Headline: „Mobile Phones, Resources and Sustainability – Contradiction or vision for the future? – Final conference with IASS Executive Director Klaus Töpfer

Worldwide, there are 6.4 billion registered mobile phones with about 7 billion people on earth. Hence, an end of the cell phone boom is not in sight. At the same time, there are about 83 to 85 million mobile phones unused in drawers in Germany alone, according to current estimations. This development is associated with a rapidly rising energy and resource consumption since there are more than 60 different materials in one mobile phone. The recycling rate worldwide, however, is very low.

Within the framework of the BMBF Science Year 2012, the Wuppertal Institute for Climate, Environment and Energy and the Institute for Advanced Sustainability Studies (IASS Potsdam) have launched a research and communications project concerning the “Return and Utilization of Used Cell Phones” as a starting point for sustainable consumer behavior. The project analyzes the user behavior concerning mobile phones as products with above average growth, a very high resource and energy consumption, low recycling rates and geared towards mass consumption structures.

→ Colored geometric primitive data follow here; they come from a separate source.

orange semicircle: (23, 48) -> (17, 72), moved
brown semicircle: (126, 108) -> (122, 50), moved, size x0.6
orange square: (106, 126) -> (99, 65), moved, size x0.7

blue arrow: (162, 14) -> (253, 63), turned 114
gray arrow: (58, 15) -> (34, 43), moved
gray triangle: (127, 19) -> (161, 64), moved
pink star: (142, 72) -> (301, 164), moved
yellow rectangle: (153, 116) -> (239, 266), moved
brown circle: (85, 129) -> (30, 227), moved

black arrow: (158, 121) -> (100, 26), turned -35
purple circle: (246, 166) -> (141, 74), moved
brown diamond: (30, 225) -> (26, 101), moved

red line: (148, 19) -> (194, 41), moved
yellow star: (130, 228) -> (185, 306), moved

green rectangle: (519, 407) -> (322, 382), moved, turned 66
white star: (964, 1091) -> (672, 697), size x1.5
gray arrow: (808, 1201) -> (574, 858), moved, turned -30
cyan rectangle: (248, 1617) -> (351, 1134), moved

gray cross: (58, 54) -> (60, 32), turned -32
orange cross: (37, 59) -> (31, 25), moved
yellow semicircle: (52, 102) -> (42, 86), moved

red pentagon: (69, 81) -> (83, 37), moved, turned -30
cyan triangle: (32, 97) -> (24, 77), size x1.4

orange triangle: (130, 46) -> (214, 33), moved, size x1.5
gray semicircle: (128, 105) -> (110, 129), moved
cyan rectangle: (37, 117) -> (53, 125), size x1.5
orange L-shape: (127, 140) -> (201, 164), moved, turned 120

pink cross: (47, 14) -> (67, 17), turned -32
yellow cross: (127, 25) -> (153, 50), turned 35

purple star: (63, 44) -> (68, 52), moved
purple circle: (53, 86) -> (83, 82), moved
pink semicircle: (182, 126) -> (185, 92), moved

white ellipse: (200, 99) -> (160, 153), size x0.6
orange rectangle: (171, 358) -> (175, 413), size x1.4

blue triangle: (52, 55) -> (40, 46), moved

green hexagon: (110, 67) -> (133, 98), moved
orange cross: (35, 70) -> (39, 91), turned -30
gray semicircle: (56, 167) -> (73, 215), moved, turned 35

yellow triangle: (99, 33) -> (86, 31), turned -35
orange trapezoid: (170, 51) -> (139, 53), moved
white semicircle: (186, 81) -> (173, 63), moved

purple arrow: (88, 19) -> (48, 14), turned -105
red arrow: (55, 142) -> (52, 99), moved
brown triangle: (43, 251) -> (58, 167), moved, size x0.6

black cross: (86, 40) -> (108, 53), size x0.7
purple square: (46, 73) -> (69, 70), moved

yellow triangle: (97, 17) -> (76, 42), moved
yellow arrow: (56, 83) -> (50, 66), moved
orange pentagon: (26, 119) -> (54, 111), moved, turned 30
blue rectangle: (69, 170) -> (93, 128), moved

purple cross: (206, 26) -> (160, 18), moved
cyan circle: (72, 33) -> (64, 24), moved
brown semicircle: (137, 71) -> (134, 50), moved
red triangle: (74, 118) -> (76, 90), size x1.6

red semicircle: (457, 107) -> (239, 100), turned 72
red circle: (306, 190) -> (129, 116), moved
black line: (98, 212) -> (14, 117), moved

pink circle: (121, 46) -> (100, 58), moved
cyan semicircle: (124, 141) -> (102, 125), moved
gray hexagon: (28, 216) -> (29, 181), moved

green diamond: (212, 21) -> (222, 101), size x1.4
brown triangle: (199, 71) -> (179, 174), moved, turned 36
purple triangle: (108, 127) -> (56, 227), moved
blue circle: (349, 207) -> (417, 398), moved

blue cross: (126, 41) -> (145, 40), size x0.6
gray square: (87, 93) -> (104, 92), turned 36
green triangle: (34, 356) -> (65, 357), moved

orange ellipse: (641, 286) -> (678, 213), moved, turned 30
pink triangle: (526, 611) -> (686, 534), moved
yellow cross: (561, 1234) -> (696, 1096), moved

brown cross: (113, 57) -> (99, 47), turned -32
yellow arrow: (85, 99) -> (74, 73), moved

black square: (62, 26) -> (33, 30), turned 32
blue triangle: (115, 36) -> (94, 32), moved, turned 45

The results will be presented and discussed on April 22, 2013 at the IASS in Potsdam at the closing conference “Mobile Phones, Resources and Sustainability – Contradiction or Vision for the Future?”. Prof. Klaus Töpfer, Executive Director of the IASS, will open the conference.

In addition, concrete recommendations for actions and further research needs should to be identified, because the involved partners from politics (BMBF and BMU), industry (Deutsche Telekom, Vodafone, E-Plus, Telefonica, Teqport, Vere, Take-e-way, Electrocycling), and science (IASS Potsdam, Wuppertal Institut und Leuphana) agreed from the beginning that such a project needs to be created for the long term and hence sustainable in the sense of “permanent” and “systemic” in order to achieve visible and relevant results in terms of awareness and behavioral changes. Currently, all partners wish to continue the project.

Besides the scientific research of consumer behavior with regard to mobile phones, an awareness campaign for the resource intensity of cell phones has been developed with practical-oriented focus. For example, extensive learning and working materials were created and a cell phones drive was arranged in schools. Meanwhile, more than 1,600 schools take part in the “commodity expedition”.